Hoje, explica a especialista, não há um laboratório brasileiro que realize todos os testes necessários e, por isso, a depender da substância, a autorização é dada com base no teste e uso no exterior. Entretanto, diferentes climas podem implicar em consequências distintas no uso de um agrotóxico.
— É uma tragédia anunciada. Já não estamos numa boa situação hoje, e vemos diariamente estudos de impactos de agrotóxicos na nossa saúde, em casos de infertilidade, abortos, má formação de fetos e contaminações agudas. O pacote vai aumentar a quantidade de veneno que se usa no Brasil, que já não é pouca. O caminho agora deveria ser o oposto da celeridade: investir em outras formas de produção, que dariam conta se tivessem o mesmo investimento que o agro recebe há 50 anos — afirma Lacôrte.
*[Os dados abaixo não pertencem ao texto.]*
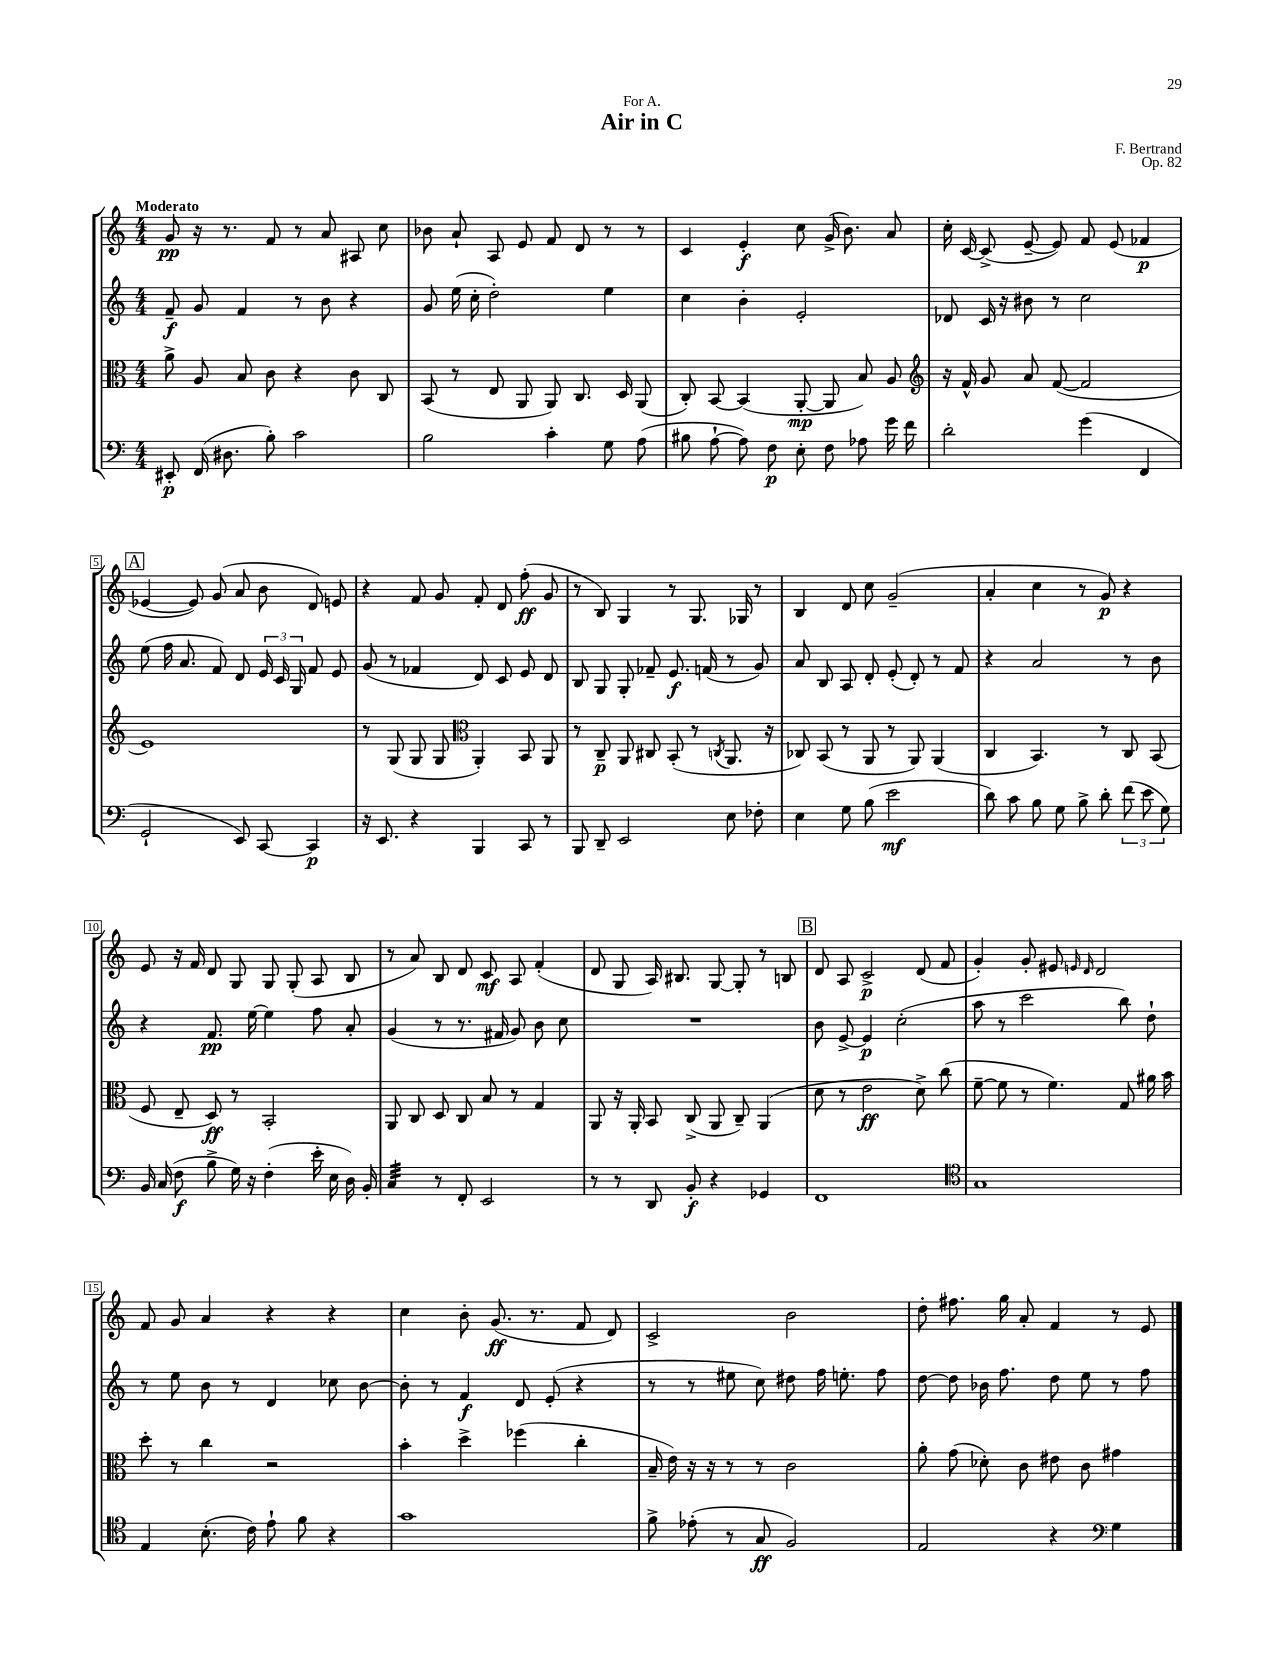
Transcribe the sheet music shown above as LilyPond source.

Tatiana Pereira, que trabalha junto a pequenos produtores rurais na Amazônia, explica que hoje os mais expostos são os agricultores. Sem a devida instrução, pequenos e médios agricultores raramente usam equipamento de proteção individual (EPI).
— A informação é escassa, muitas vezes eles nem sabem os causadores dos problemas de saúde que eles têm. Normalmente desenvolvem problemas ligados ao sistema nervoso, na visão, pele, perda de apetite e dor de cabeça. A médio e longo prazo pode levar a diferentes tipos de câncer.
Além disso, o alimento que chega a nossa mesa tem enorme teor de produtos químicos desconhecidos — explica a bióloga, que também lembra dos impactos ao meio ambiente. — Os agrotóxicos contaminam solos e lençol freático e afetam várias outras populações além das pragas, como as abelhas, que são principais polinizadoras das próprias plantações.